Not only did the fire alarms go off several times in November at the school, but during one incident where there was a fire — when a poster was set on fire on Nov. 14 but was quickly extinguished — concerns were raised that no alarm went off.
Also, on Nov. 21, the school was evacuated due to the smell of gas. The fire alarm went off during that incident, but firefighters had trouble turning the alarm off, according to scanner traffic.
At a school board meeting last week, parent Kevin Jahns raised the issue of the fire alarms, saying that it seemed like the alarms went off at times when there wasn’t a fire but when there was one, later on, some of the alarms didn’t go off. Concerns about the fire system were repeated throughout the meeting.
“If the fire alarms don’t work in the building, don’t send children to the school,” said one parent. “It’s that simple.”
But Superintendent Gregory Hutchings said some of the concerns are the result of a misunderstanding about how fire alarms in schools work.
“There are no smoke detectors in [classrooms],” Hutchings explained. “The [fire] code for a school is very different than codes for a home.”

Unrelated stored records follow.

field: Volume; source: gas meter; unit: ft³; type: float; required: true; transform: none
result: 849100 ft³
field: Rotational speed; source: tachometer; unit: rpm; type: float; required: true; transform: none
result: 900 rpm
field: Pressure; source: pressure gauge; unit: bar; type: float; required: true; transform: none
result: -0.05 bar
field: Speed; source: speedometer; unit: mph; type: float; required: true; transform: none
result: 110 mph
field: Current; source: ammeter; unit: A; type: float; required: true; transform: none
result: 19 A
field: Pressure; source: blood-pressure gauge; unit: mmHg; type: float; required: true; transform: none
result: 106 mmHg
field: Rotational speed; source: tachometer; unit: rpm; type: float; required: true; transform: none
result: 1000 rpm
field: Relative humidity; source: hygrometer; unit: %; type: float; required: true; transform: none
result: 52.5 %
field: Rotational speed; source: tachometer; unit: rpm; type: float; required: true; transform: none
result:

Hutchings said the parameters for what sets off an alarm at home are geared towards monitoring areas where there are no people, which he said is not a concern in a school where there are more people in the building.
However, Hutchings did admit that during tests done at the school some alarm systems were found to be inoperable.

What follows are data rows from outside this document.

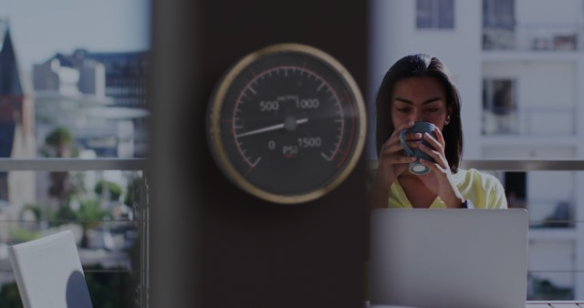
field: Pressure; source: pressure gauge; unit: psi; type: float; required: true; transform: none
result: 200 psi
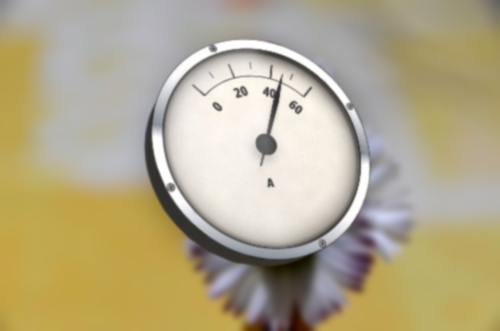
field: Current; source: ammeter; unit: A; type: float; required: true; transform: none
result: 45 A
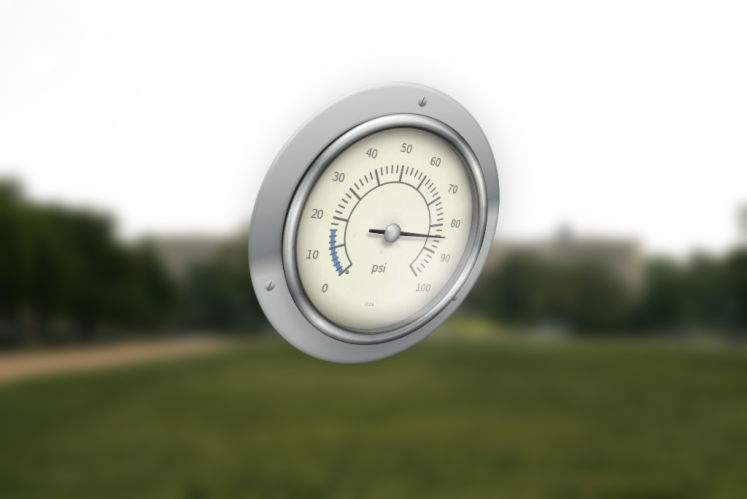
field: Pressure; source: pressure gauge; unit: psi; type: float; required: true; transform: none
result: 84 psi
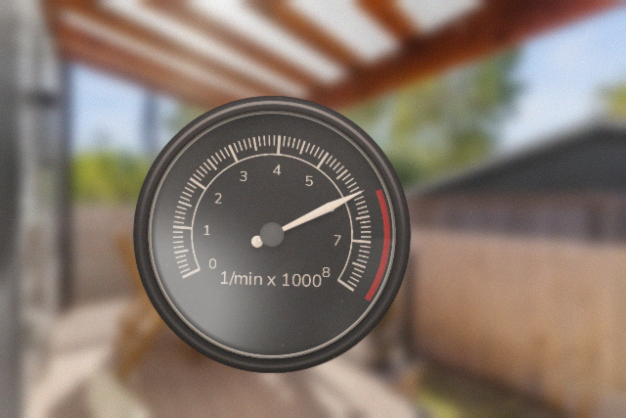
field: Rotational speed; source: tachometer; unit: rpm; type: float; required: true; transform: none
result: 6000 rpm
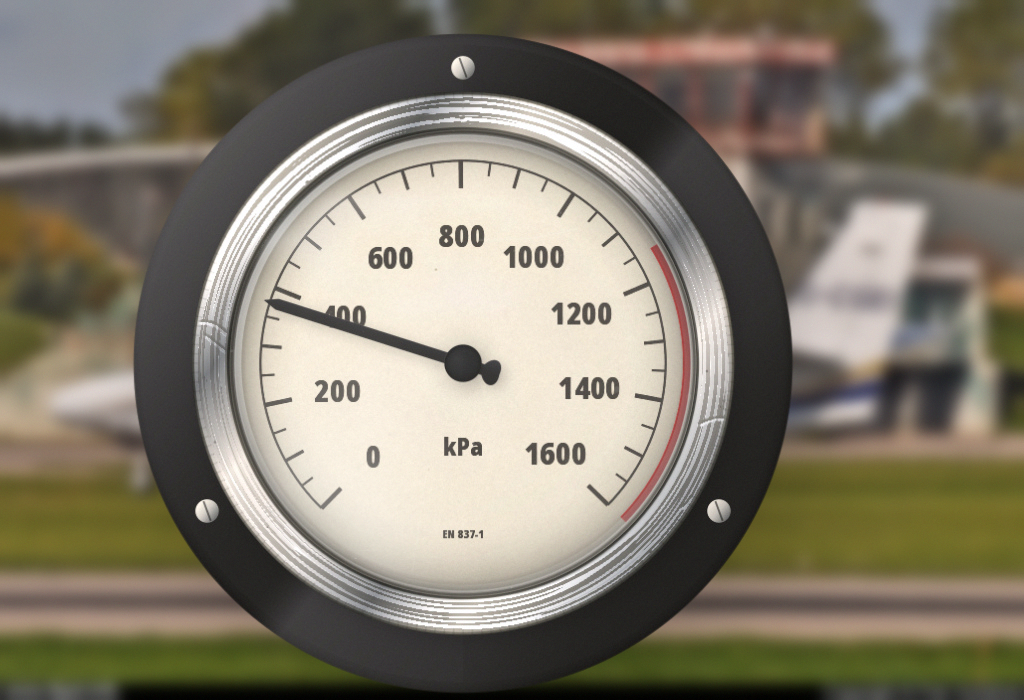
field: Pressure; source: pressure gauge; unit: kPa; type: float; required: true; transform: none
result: 375 kPa
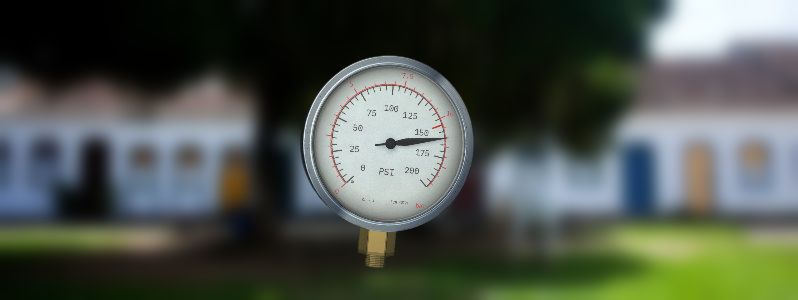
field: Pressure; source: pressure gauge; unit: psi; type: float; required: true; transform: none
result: 160 psi
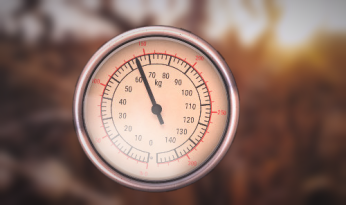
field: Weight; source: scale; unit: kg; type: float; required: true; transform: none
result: 64 kg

“On Nov. 11, [we] did determine that there were some bells in the school for a fire alarm that were not ringing,” Hutchings said.
Jamie Bartlett, director of safety and security for Alexandria City Public Schools, said the alarm system was fixed after they became aware there was a problem. The cause of the alarm, Bartlett said, was a gas smell created as the building switched from air conditioning to heat.
Staff at the meeting also insisted that, despite parent concerns, George Washington has never been deemed unsafe. An update released on Nov. 25 said the issues related to the alarm have been fixed and the school passed an inspection from the Alexandria City Fire Marshal.
We understand that while these repairs resolve the immediate issues, ACPS is committed to continuing our work on long-term upgrades to George Washington. Both the Fire Marshal and the fire and life safety consultant agree that the fire alarm system and related infrastructure for George Washington Middle School is in need of modernizing. We will keep you informed about these next steps as soon as we have information to share.